Przemyśliwam przeniesienie się z łódką gdzieś wyżej na Narew.
#494 OFFLINE
Napisano 08 sierpień 2007 - 06:48
#495 OFFLINE
Napisano 08 sierpień 2007 - 14:54
Wczoraj miałem na haku sandacza została tylko łuska na przyponie, brat stwierdził po jej obejrzeniu, że dawno takiej nie widział.
A wogóle to oranie to był skrót myślowy na ciężki spinning, pływamy i po płytkim i po głębokim i od Wieliszewa po Serock. Dalej nie bo na wiosłach, a na silniku się boimy bo jakiś felerny.
pozdr
#496 OFFLINE
Napisano 08 sierpień 2007 - 15:08
Ja trafiam tylko sporadycznie szczupaki i sandacze, ale jak już siądzie, to nie jest to pistolet - w tym roku w upalne lipcowe popołudnie pobiłem swój rekrd w szczupaku i długo, oj długo go nie poprawię... Biorą na pekate sumowe woblery. Za to wąsate omijają je szerokim łukiem!
#497 OFFLINE
Napisano 09 sierpień 2007 - 12:22
Oni się też mylą?
pozdr
#498 OFFLINE
Napisano 09 sierpień 2007 - 13:09
Odpowiem Ci konkretnie, bo taki mam zwyczaj:
1. Gumofilc jest po prostu złośliwy, w Zalewie jest sporo dużych drapieżników. Niestety, mają mnóstwo pokarmu i złowić je trudno. W tym roku brania są sporadyczne ale, w przeważającej większości są to duże sztuki. Zeszłej jesieni zdarzały się dni, kiedy na naszej łódce podały komplety szczupaków/sandaczy i po kilka-kilkanaście ładnych okoni. Dni, kiedy każdy znas łapał po 1-2 przyzwoiote ryby, zdarzały się bardzo często.
2. Wujek ma rację, w Zalewie pływaja także duże sumy.
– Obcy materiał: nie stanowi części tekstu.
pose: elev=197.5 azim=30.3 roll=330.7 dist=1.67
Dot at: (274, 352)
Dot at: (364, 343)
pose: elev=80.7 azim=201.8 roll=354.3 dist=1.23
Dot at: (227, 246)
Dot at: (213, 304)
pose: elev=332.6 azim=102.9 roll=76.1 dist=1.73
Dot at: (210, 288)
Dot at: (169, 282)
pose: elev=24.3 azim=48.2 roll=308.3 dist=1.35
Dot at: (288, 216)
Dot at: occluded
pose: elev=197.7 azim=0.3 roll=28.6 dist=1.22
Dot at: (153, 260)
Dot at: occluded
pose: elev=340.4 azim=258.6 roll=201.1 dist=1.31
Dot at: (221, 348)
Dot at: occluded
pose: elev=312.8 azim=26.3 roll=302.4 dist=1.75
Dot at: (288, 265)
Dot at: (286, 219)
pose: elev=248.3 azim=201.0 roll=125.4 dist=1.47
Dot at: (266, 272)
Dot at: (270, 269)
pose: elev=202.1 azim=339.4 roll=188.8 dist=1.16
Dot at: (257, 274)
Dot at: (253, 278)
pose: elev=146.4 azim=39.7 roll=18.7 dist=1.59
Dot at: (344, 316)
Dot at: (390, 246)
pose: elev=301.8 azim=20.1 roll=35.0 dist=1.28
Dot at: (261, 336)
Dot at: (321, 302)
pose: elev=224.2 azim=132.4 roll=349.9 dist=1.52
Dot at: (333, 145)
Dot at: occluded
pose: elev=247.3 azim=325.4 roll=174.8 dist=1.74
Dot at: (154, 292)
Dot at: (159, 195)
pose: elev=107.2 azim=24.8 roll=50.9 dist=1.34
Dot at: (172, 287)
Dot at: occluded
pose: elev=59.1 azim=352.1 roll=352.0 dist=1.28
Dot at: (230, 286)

Jest ich niewiele i będzie co raz mniej (presja jest wielka, a nie widziałem nigdy, żeby ktokolwiek wąsatego wypuścił), ale jeszcze są.
3.Reszta wypowiedzi jest ogólna, więc się do nich nie odniosę...
Zawsze mierzę wodę swoimi wynikami i nie przejmuję się opiniami innych, co to nawet rybiego ogona.... Z jednym się zgodzę: łowiłem już w bardziej rybnych wodach.
Wodom cześć!
Krzysiek
#499 OFFLINE
Napisano 09 sierpień 2007 - 13:44
Z przykrością zgodzę się ze stwierdzeniem, że z rybkami na zalewie w tym sezonie najlepiej nie jest właśnie ,płakać się chce
Zbyt często nie jeździłem, ale kilka dniówek uczciwie przepracowałem. Łowię tylko z ręki, w tym sezonie praktycznie tylko jerkując za szczupłym.Wieliszew, Serock, Klusek ,nawet sporo brań ale wszystko szczupacze chudziny- wymiarki + trochę okonia ( przyłów na jerka). Trudno znaleźć coś grupszego
Trollingowcy mają troszkę lepiej ale też narzekają
W niedzielę byłem w Serocku, sporo ekip trollingowych ( nie mieli zbyt wesołych min) , ja tradycyjnie wyjerkowałem jednego chudzielca, kolega z gumy bez kontaktu
W weekend biorę na rozkład Klusek, może tam...?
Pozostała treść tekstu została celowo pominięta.